Exemplo da cerca EUA-México

O exame de casos passados, porém, confirma os motivos de preocupação entre os ambientalistas. A equipe de Linnell estudou, por exemplo, o impacto da cerca entre a Mongólia e a China sobre o asno selvagem mongol, ou khulan. E a famosa fronteira separando o México dos Estados Unidos, com quase mil quilômetros de cercas, também impede a movimentação de numerosos animais terrestres, de bisões a répteis, e incluindo espécies ameaçadas.

Uma pesquisa publicada em 2011 mostrou que, entre os mais afetados, quatro animais estão listados pela União Internacional para Conservação da Natureza como ameaçados ou sob risco de extinção. Além disso, a cerca EUA-México causou a fragmentação do habitat de animais extremamente raros, como o ocelote, um felino com apenas 100 espécimes restantes no Texas.

Projetando para o futuro, o Serviço dos EUA para Peixes e Vida Selvagem (USFWS) estima que o projeto do pré-candidato republicano à Casa Branca Donald Trump, de estender as cercas da fronteira, teria impacto sobre 223 dos recursos administrados pela USFWS, entre os quais 111 espécies ameaçadas e quatro refúgios de vida selvagem.

Efeitos positivos exigem trabalho

Em contrapartida, o autor do estudo da PLOS Biology John D.C. Linnell lembra que nada é só preto ou branco.
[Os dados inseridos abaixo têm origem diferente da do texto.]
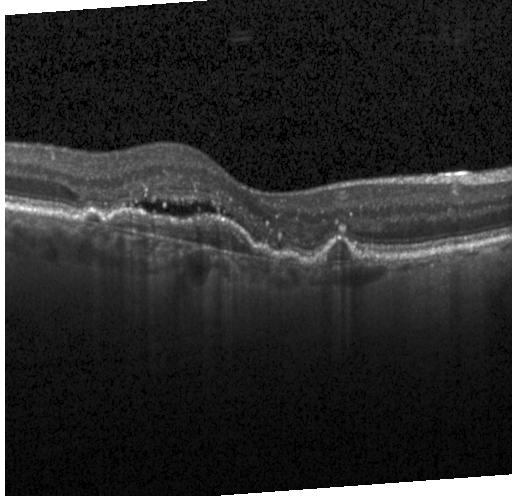
OCT line scan; acquired on a Heidelberg Spectralis; SD-OCT
Choroidal neovascularization.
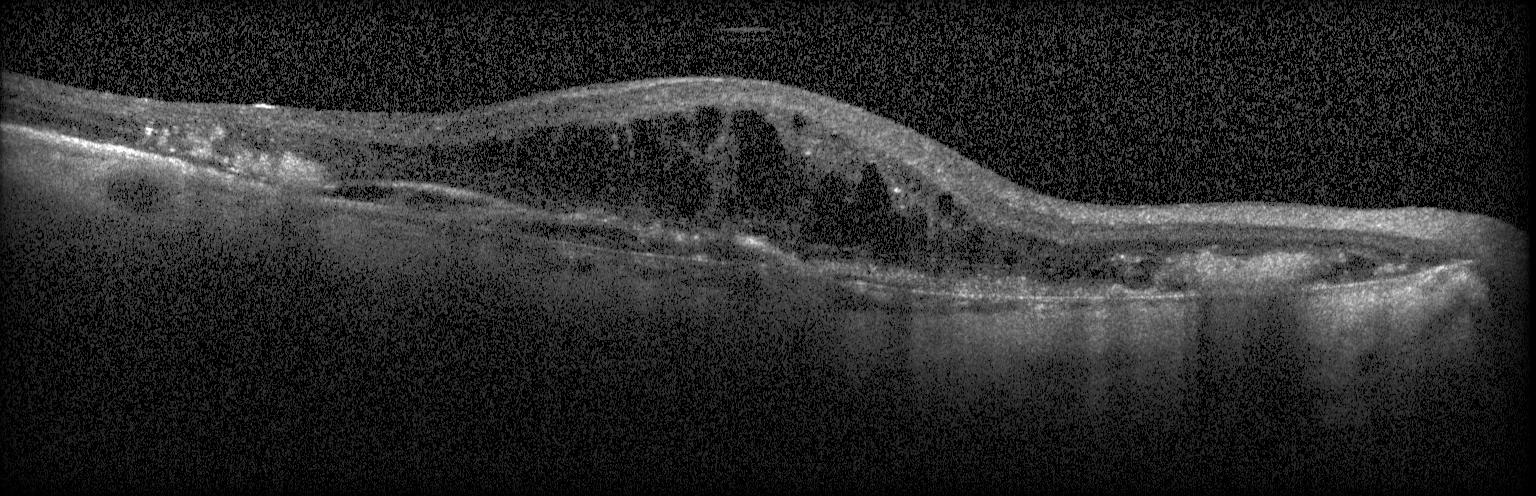
Retinal OCT B-scan — Macular OCT: choroidal neovascularization (CNV).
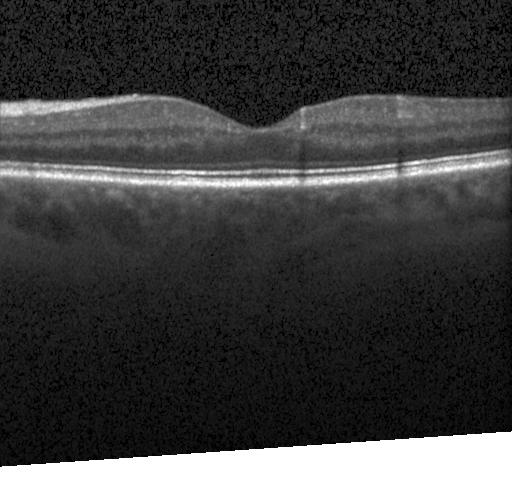

OCT line scan; macular scan
Dx: no choroidal neovascularization, no diabetic macular edema, and no drusen.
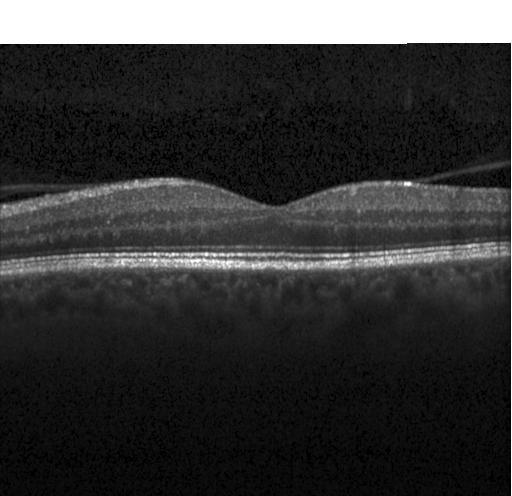

Retinal OCT cross-section showing no choroidal neovascularization, no diabetic macular edema, and no drusen.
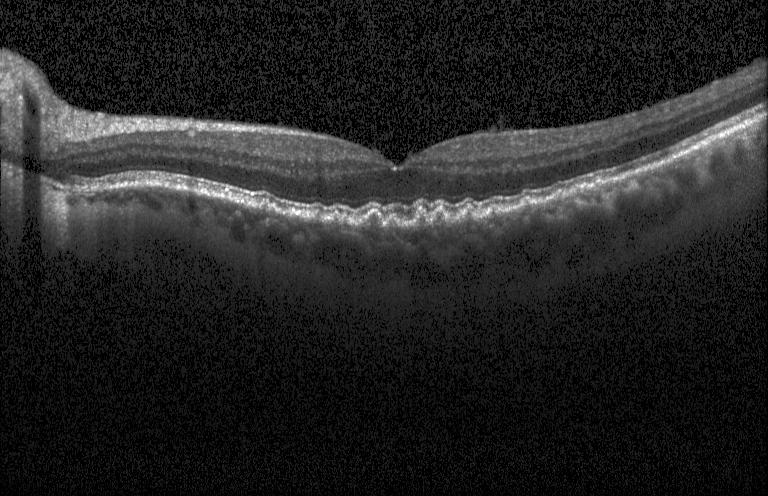
Spectral-domain OCT B-scan: multiple drusen.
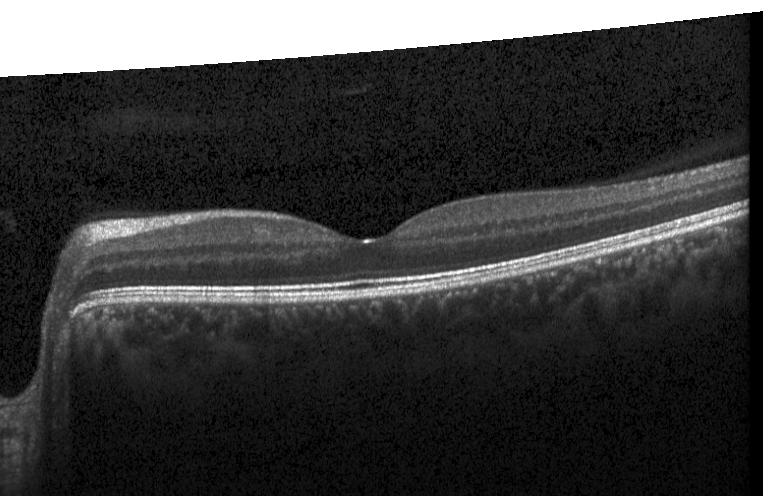

Spectral-domain OCT · fovea-centered · optical coherence tomography B-scan — Impression: no choroidal neovascularization, no diabetic macular edema, and no drusen.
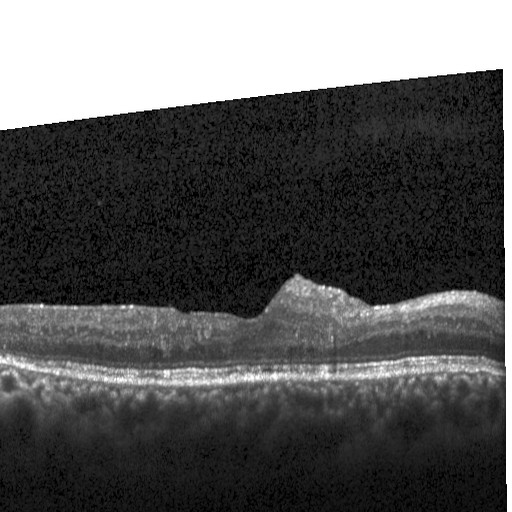
Fovea-centered · OCT line scan · SD-OCT.
This B-scan demonstrates DME.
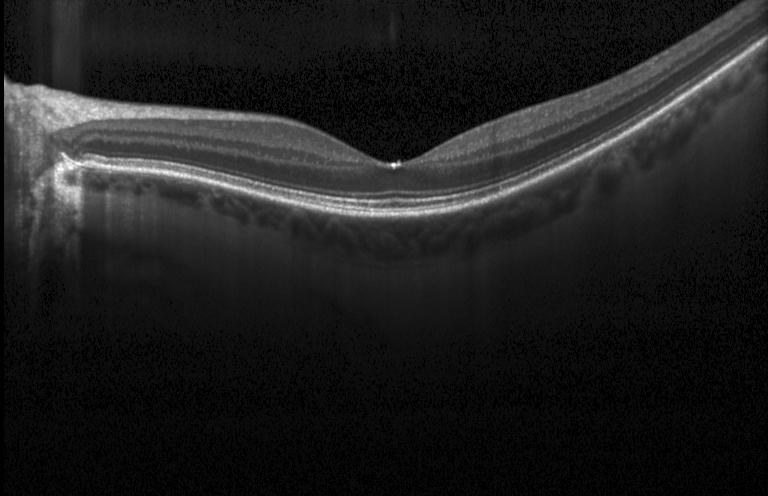
Retinal OCT B-scan
Diagnosis: no evidence of choroidal neovascularization, diabetic macular edema, or drusen.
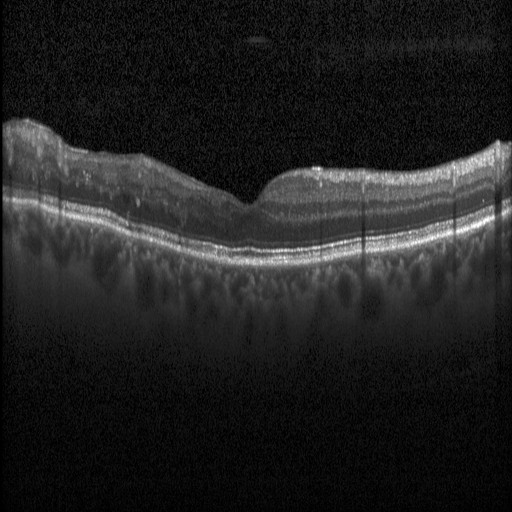 Diabetic macular edema (DME).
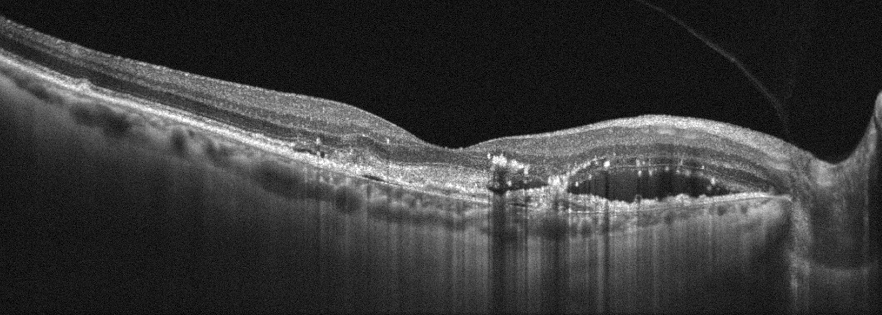

Optical coherence tomography B-scan; OD — The scan shows age-related macular degeneration (AMD).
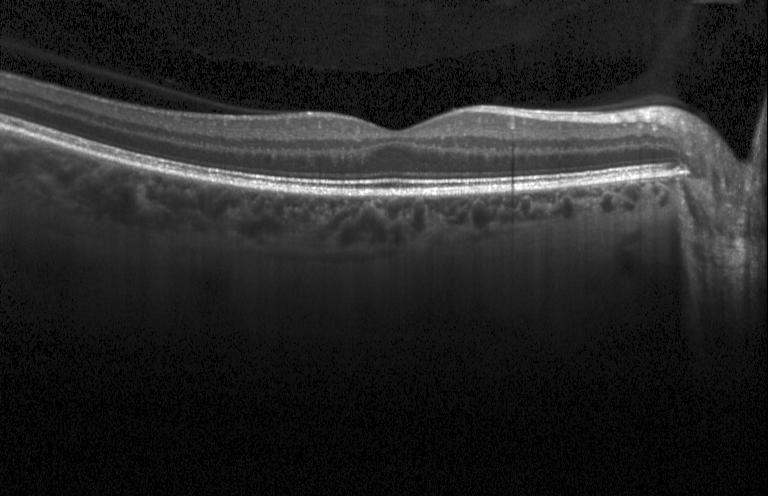
Retinal OCT cross-section · spectral-domain OCT — Impression: no choroidal neovascularization, no diabetic macular edema, and no drusen.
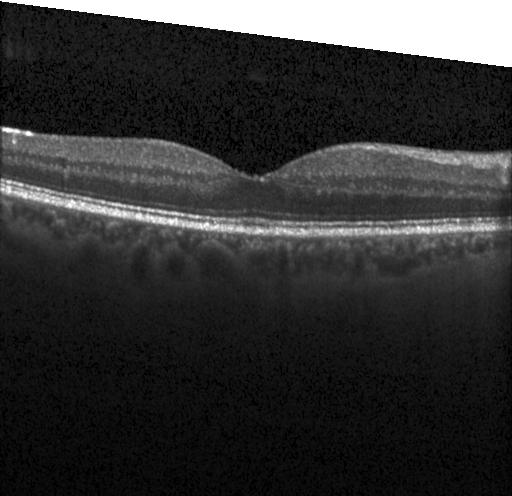
Optical coherence tomography B-scan — Impression: neither CNV, DME, nor drusen.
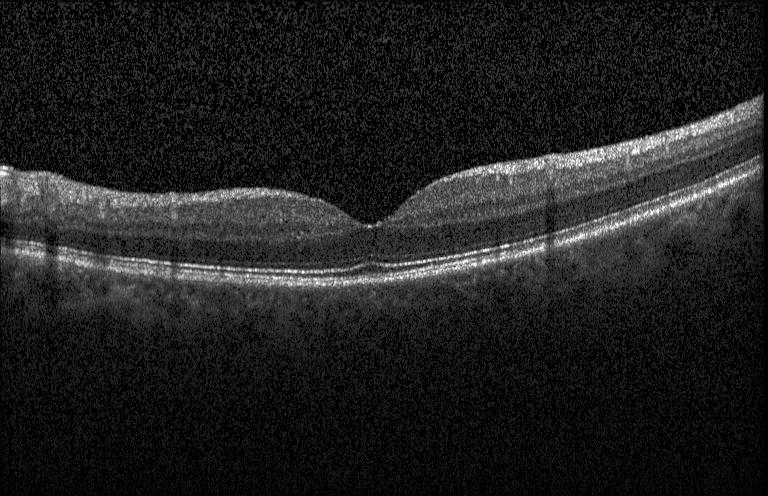 OCT finding: neither choroidal neovascularization, diabetic macular edema, nor drusen.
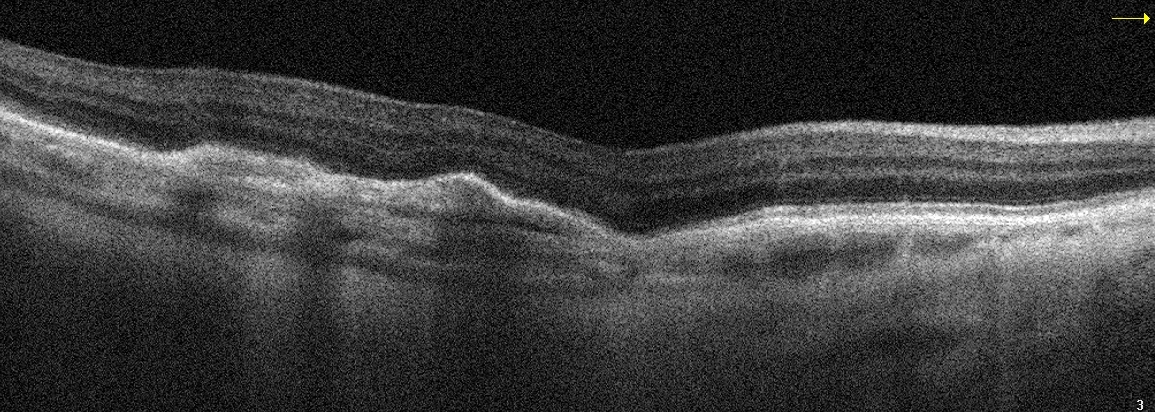
Macular OCT: age-related macular degeneration.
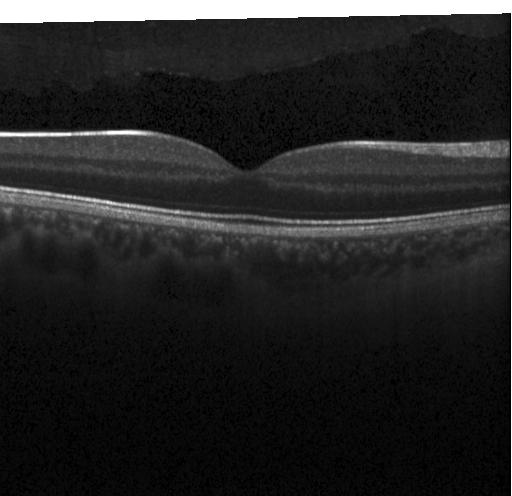 OCT finding: no choroidal neovascularization, no diabetic macular edema, and no drusen.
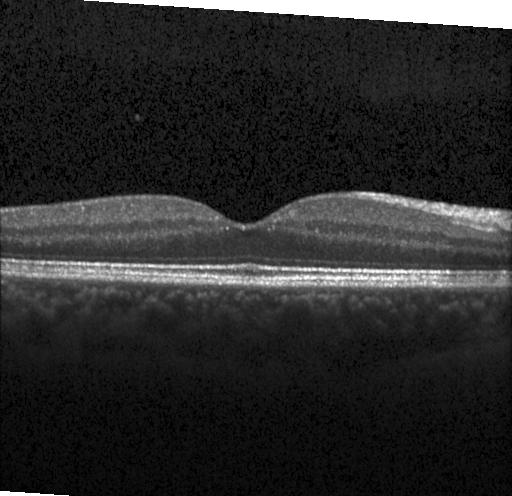
Spectral-domain OCT · Heidelberg Spectralis · fovea-centered · retinal OCT cross-section. Finding: no evidence of CNV, DME, or drusen.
Pois as estruturas têm o potencial positivo de prevenir o contrabando dos animais silvestres, preservá-los da caça ilegal e constituir para eles um refúgio pacífico, pleno de fauna e longe da presença humana. Mas esses aspectos exigem trabalho intensificado.

"Agora é a hora de fortalecer as colaborações e trabalhar ainda mais duro", exorta o ecologista. Entre as sugestões da equipe de pesquisadores constam abrir determinadas seções das barreiras nas temporadas de migração e aprimorar o design das cercas a fim de reduzir o risco de enredamento e eletrocução.

Linnell espera que cercas futuras, como as planejadas para separar os Países Bálticos da Rússia e Belarus, sejam submetidas a avaliações de impacto ambiental meticulosas, levando em consideração as necessidades das espécies selvagens.

Para alcançar isso, contudo, os conservacionistas precisam interagir intensamente como os agentes governamentais e começar a se comunicar em nível mais alto. "O trabalho que a Europa vem realizando há décadas para ampliar os projetos de conservação tem que ser agora revisto e adaptado a um novo cenário", aconselha Linnell.